Pas diperiksa ternyata tesnya sama saja seperti kami mengurus surat sehat. Yang diukur tensi darah terus berat badan dan dokternya pun bilang ini bukan tes Covid-19.
Dan, mereka pun kembali ke Terminal Pulo Gebang. Semalaman, mereka menginap di terminal kedatangan Pulo Gebang. ”Sudah kayak gelandangan saja kami,” kata Diona (18), penumpang lainnya yang batal pulang kampung.
Pada Rabu siang, petugas Terminal Pulo Gebang memfasilitasi mereka untuk kembali ke tempat tinggal masing-masing.
Ulah oknum
Mengenai peristiwa di Pelabuhan Merak, Direktur Jenderal Perhubungan Darat Kementerian Perhubungan Budi Setiyadi akan mengonfirmasi hal itu ke kepala dinas perhubungan setempat. Menurut dia, petugas dishub hanya bertugas untuk memastikan kelengkapan dokumen penumpang. ”Saya enggak mengerti soal yang begitu-begitu, Kalau memang ada, itu sudah pasti oknum,” katanya.

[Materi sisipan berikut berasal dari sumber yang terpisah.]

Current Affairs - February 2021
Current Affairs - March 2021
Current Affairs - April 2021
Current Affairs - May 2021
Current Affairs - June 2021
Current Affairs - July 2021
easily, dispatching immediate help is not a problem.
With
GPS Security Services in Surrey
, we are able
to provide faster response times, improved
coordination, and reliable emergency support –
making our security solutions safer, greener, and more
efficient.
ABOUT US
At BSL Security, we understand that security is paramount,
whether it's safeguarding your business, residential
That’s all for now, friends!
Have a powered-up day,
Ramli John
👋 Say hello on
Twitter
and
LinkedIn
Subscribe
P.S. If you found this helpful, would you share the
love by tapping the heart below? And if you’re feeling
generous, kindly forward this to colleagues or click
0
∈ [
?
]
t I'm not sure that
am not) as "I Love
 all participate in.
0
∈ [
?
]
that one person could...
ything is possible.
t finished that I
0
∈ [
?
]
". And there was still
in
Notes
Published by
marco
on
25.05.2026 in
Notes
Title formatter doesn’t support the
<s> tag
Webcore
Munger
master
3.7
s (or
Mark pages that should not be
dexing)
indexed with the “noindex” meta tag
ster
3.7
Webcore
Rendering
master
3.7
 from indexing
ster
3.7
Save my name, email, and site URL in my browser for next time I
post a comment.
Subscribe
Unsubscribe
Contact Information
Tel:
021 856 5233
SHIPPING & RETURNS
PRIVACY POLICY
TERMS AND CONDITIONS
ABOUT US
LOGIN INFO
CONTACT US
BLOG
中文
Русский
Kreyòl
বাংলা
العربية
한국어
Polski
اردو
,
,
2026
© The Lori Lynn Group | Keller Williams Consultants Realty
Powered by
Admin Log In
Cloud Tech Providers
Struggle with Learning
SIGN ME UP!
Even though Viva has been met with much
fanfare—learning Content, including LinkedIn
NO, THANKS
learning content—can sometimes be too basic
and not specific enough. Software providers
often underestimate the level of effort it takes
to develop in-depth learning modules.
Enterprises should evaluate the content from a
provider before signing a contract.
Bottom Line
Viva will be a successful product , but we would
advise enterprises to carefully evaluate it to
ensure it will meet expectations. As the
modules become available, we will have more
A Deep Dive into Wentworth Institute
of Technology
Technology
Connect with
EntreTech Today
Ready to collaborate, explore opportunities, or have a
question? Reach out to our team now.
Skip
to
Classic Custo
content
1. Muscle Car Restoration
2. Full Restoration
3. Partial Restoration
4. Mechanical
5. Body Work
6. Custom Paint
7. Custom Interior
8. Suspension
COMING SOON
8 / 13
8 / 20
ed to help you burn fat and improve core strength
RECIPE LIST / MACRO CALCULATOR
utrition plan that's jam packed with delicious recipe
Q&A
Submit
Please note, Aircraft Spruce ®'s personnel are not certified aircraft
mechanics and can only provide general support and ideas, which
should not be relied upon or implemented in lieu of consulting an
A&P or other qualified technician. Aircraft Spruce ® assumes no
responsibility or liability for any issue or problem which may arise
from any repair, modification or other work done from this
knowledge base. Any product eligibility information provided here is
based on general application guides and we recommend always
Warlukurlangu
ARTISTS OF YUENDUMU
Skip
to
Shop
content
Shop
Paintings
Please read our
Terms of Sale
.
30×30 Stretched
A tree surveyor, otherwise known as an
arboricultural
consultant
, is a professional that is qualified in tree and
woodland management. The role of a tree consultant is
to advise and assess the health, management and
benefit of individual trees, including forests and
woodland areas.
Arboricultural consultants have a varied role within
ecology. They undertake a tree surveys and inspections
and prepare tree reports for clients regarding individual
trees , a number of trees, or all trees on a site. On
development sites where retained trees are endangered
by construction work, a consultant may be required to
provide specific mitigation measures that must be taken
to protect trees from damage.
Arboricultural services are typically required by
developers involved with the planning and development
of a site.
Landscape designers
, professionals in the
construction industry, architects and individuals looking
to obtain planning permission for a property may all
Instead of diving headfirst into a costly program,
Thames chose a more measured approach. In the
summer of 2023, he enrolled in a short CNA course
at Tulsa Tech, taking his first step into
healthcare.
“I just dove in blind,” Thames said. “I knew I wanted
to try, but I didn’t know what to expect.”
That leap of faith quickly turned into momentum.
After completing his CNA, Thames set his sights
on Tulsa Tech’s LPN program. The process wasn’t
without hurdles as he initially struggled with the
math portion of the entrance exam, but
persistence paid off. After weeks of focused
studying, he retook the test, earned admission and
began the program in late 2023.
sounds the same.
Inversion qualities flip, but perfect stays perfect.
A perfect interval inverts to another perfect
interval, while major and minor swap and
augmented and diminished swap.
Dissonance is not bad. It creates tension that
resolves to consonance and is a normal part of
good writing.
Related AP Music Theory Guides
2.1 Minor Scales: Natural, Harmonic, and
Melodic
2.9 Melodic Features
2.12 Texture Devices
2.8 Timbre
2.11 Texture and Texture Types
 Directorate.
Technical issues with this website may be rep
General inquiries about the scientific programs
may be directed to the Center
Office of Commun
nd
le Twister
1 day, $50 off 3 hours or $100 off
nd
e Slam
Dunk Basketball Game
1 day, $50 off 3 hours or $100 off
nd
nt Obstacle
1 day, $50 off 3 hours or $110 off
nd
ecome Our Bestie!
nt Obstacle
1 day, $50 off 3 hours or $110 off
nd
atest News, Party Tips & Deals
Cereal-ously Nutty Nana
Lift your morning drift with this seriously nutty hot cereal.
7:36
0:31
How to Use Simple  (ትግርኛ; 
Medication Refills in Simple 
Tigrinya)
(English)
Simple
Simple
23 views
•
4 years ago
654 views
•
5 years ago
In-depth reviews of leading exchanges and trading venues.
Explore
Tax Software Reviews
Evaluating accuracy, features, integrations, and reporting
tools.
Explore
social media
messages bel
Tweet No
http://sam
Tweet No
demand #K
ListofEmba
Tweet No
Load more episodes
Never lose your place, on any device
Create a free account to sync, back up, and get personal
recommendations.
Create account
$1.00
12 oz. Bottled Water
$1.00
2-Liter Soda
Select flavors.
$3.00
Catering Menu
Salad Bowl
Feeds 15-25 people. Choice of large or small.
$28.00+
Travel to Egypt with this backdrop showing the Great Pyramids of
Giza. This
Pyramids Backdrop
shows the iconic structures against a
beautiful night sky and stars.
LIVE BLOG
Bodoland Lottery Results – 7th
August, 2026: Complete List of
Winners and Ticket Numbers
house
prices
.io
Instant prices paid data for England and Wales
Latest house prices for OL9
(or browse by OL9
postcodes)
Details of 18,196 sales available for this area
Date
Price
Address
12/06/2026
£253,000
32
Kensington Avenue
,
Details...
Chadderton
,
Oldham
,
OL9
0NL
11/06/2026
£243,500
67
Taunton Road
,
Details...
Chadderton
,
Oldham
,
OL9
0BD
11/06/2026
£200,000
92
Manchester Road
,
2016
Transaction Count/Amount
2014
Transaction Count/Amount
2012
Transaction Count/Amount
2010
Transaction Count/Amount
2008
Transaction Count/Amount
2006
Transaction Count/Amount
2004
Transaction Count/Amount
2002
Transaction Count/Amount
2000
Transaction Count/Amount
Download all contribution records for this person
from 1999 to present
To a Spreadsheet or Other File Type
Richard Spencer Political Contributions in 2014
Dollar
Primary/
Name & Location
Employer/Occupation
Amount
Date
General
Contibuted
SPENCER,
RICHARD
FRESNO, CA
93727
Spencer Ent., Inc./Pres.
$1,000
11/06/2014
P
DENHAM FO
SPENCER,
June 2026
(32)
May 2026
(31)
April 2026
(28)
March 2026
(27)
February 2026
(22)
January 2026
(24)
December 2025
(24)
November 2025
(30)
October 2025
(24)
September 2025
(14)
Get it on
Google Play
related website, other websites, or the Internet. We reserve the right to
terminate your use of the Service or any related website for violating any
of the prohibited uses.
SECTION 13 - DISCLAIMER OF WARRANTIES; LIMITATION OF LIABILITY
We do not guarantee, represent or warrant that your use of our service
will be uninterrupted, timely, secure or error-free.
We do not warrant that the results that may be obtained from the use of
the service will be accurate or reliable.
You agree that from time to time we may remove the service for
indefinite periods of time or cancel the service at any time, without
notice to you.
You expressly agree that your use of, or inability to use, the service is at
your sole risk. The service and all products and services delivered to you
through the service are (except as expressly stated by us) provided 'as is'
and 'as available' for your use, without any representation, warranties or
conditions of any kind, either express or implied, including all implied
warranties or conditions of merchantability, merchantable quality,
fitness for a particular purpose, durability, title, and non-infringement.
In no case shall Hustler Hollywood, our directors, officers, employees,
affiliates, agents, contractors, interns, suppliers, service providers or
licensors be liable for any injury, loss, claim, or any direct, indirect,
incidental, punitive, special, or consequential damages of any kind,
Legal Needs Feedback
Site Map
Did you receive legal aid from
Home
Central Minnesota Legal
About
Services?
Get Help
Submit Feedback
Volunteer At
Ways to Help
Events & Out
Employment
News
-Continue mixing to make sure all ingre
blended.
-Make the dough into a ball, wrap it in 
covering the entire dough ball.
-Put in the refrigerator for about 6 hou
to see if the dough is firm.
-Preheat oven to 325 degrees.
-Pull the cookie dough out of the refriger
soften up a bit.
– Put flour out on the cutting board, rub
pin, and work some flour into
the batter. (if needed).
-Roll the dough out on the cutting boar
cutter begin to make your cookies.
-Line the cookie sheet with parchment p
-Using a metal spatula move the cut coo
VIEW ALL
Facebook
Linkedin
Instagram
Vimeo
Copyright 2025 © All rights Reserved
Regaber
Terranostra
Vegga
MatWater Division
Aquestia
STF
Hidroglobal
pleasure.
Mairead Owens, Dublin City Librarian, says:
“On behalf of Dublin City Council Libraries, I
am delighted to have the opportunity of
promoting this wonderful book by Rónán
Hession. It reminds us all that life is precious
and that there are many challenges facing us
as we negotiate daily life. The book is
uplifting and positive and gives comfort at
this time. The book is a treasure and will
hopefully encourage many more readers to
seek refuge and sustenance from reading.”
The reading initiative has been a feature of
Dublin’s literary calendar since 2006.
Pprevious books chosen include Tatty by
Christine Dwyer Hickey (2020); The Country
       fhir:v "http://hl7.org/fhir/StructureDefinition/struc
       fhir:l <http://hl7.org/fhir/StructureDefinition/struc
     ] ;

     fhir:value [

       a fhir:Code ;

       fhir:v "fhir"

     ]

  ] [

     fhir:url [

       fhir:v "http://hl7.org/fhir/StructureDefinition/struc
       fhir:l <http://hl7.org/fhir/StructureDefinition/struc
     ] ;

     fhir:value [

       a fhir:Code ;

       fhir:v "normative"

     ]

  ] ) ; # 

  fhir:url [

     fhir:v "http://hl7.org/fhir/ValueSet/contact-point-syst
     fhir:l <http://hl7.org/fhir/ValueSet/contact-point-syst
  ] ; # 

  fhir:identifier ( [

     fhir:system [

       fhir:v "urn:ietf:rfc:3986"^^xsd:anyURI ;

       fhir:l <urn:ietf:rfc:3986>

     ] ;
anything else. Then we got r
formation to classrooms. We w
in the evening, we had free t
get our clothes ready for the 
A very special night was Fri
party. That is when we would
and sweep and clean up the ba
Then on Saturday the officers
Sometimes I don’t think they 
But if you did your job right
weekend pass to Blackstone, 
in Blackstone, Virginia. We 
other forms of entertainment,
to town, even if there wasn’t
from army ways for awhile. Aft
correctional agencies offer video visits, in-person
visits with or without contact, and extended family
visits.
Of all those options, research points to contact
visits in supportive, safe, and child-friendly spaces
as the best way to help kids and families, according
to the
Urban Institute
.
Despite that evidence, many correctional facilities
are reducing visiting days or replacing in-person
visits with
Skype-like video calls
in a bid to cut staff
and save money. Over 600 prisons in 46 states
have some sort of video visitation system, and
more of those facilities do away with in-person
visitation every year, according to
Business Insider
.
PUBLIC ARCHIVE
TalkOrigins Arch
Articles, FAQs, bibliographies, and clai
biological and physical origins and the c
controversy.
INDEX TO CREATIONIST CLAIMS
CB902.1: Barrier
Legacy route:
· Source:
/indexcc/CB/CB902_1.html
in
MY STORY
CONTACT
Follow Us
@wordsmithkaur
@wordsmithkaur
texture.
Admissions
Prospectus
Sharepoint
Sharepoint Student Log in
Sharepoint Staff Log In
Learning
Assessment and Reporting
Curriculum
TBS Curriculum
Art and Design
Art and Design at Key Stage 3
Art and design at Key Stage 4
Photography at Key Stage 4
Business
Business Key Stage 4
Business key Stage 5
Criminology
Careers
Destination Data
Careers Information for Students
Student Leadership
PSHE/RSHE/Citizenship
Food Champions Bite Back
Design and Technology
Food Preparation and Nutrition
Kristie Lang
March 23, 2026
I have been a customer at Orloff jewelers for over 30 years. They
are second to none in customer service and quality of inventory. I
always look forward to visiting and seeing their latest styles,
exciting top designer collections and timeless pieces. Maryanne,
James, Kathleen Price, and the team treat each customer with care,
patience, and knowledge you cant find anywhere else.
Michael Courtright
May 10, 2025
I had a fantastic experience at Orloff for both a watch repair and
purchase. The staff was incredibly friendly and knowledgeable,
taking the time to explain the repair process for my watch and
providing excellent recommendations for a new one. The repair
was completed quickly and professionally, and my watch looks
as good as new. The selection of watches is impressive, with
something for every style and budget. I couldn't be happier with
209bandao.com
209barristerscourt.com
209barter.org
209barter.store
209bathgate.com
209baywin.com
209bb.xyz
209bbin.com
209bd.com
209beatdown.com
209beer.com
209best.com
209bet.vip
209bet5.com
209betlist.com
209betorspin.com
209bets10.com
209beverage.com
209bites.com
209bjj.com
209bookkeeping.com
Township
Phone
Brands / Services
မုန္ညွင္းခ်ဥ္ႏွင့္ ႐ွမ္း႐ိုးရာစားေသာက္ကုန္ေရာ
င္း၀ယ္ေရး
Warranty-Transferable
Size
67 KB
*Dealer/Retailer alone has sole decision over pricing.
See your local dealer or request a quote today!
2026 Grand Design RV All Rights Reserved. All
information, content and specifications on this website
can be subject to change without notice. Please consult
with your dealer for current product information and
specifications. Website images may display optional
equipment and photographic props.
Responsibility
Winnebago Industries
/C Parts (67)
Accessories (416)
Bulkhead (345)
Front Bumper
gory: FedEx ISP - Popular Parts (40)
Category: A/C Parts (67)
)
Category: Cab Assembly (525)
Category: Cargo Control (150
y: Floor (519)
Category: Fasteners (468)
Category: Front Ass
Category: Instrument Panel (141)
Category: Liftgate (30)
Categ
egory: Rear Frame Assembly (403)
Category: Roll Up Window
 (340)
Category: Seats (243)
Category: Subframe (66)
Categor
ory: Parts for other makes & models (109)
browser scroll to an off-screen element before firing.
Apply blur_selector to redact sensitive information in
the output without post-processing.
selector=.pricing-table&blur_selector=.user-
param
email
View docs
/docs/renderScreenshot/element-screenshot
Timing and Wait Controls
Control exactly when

Kepala Unit Pengelola Terminal Terpadu Pulo Gebang Bernad Octavianus Pasaribu menjelaskan, penolakan di Pelabuhan Merak itu menjadi bahan evaluasi. Mulai hari ini, Terminal Pulo Gebang mewajibkan penumpang melampirkan surat negatif Covid-19.
”Ini untuk antisipasi penolakan di daerah. Kalau mereka yang menggunakan surat sehat tetap diberangkatkan, nanti takutnya ditolak lagi di daerah. Kan, kasihan,” ucapnya menjelaskan.